Karena apa? Karena saya bekerja berdasarkan info intelijen,” lanjut Mahfud.
Mahfud juga menegaskan, apa yang dilakukan kali ini bukanlah
yang pertama dalam memberikan pelaporan-pelaporan terkait hal menyimpang,
khususnya dalam bidang Korupsi.
“Ini sudah dilakukan banyak, kok saudara baru ribut sekarang.

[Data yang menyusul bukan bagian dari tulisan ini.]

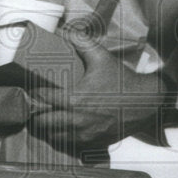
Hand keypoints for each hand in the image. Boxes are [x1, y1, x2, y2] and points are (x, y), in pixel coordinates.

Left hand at [27, 30, 169, 151]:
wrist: (146, 103)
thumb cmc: (122, 81)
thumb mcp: (102, 58)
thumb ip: (82, 43)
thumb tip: (67, 31)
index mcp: (74, 100)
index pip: (42, 99)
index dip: (34, 94)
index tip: (31, 89)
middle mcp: (76, 120)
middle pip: (42, 123)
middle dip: (36, 114)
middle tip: (35, 106)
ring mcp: (84, 135)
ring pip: (53, 137)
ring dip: (47, 128)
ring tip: (47, 118)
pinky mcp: (93, 143)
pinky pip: (69, 146)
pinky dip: (63, 139)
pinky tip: (64, 129)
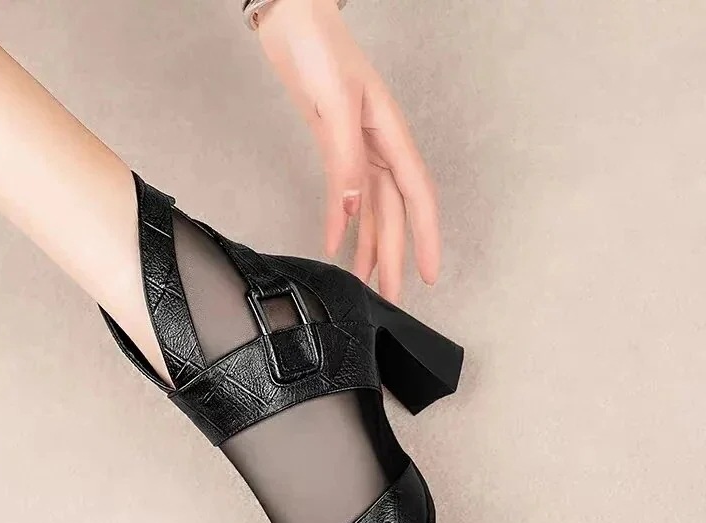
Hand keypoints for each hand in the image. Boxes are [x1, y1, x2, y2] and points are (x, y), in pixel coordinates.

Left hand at [257, 0, 440, 301]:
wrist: (290, 18)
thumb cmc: (320, 46)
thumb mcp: (336, 101)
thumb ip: (345, 157)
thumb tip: (355, 210)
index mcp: (391, 137)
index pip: (418, 199)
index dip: (426, 239)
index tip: (429, 275)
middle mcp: (379, 149)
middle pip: (393, 215)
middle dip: (394, 257)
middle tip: (393, 296)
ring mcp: (358, 150)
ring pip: (371, 210)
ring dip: (370, 247)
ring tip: (367, 282)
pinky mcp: (334, 147)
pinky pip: (344, 195)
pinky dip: (341, 222)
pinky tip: (336, 245)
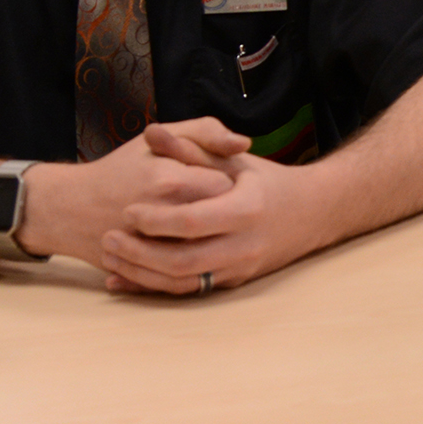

Kita yang mengumumkan kasus Indosurya. Yang bebas dari pengadilan, kita tangkap
lagi, karena kasusnya banyak. Itu kan PPATK, kok baru ribut soal ini (dana Rp349
T). Lukas Enembe, ketika ditersangkakan, ngamuk-ngamuk. Rakyatnya turun. Saya
panggil PPATK. Umumkan, uangnya dipreeze. Kalau tidak begitu tidak bisa
ditangkap dia,” ungkap Mahfud.
Untuk itu, Mahfud menegaskan untuk tidak perlu melakukan
gertak-gertak dalam hal ini, yang mana menurutnya dirinya pun dapat melakukan
hal serupa.
“Oleh sebab itu saudara, jangan gertak-gertak. Saya bisa
juga menggertak saudara. Bisa dihukum menghalangi penyidikan penegakan hukum.
Dan ini sudah dihukum 7,5 tahun namanya Fredrich Yunadi,” ungkap Dia.
“Saya bisa saudara menghalangi penegakan hukum. Jadi jangan
main ancam-ancam begini, kita ini sama,” pungkas Mahfud.